How to identify oncogenic driver mutations: a review of bioinformatics approaches
Recently, at least three articles have reviewed the ensemble of bioinformatics tools developed in the past few years to understand the alterations that plague the genome and transcriptome of tumor cells. The first one (in chronological terms), published in Nature Methods one year ago –co-authored by us within the ICGC mutations consequence and pathways working subgroup– focused on the annotation of cancer variants and the tools aimed at the identification of driver mutations and driver genes. The next two, appeared in Genome Medicine and Nature Reviews Genetics covered tools involved across the whole process of cancer mutations analysis, from the calling of somatic mutations to the analysis of significantly mutated pathways or gene modules within genes interactions networks.
We were recently commissioned to write a review of bioinformatics approaches and tools specifically aimed at the identification of driver mutations and genes in tumor genomes, for a special issue focusing on “Cancer Genomics” of the Japanese scientific journal “Experimental Medicine” organized by Dr.Tatsuhiro Shibata at the National Cancer Center, Tokyo. The article will appear in Japanese, however the editors were kind enough to edit and provide free of charge the English version online.
We decided to structure the first two general segments of the article along two of the main lines of our work in the past few years: the identification of driver mutations and the detection of driver genes. We separate the methods aimed at these two different purposes to avoid frequent confusions: while driver genes are expected to be enriched for driver mutations, the approaches taken to detect the former and the latter are radically different. The search for driver mutations usually revolves around the detection of key amino acid residues for the function of proteins, –often specifically a subset of proteins known or susceptible to be involved in tumorigenesis. On the other hand, the identification of driver genes relies on picking up the traces (or signals) left by positive selection across cohorts of tumor samples. One important distinctions between these two families of methods is therefore that while the former ones can operate (and provide an assessment) at the level of individual mutations, the latter ones provide an assessment of genes based on the collective analysis of all the somatic mutations they bear across the tumor cohort. The most popular tools designed to accomplish these two tasks (and several aimed at detecting significantly mutated sets of functionally interacting genes) are listed and described in the Table 1 of the paper, which we hope may serve as a useful memento to its readers.
In the third section, we review the limitations of the approaches described in the two previous chapters.
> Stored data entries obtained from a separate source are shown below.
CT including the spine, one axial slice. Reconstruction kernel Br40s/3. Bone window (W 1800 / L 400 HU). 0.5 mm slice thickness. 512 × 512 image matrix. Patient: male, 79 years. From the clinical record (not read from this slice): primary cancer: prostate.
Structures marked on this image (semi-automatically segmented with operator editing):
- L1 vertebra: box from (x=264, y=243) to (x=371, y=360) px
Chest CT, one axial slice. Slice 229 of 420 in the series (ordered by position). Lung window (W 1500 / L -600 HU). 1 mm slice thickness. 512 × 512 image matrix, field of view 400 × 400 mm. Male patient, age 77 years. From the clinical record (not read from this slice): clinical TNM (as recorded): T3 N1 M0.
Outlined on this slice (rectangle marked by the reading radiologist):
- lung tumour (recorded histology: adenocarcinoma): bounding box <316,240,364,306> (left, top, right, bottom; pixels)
In brief, while these focus on point mutations (and short indels) in coding regions, many driver alterations –affecting longer portions of the genome or occurring exclusively in non-coding regions– are left uncovered. Finally, we dedicate the fourth section to present our IntOGen-mutations platform and its application to the analysis of somatic mutations identified de novo either in a single tumor genome or across multiple samples in a cohort.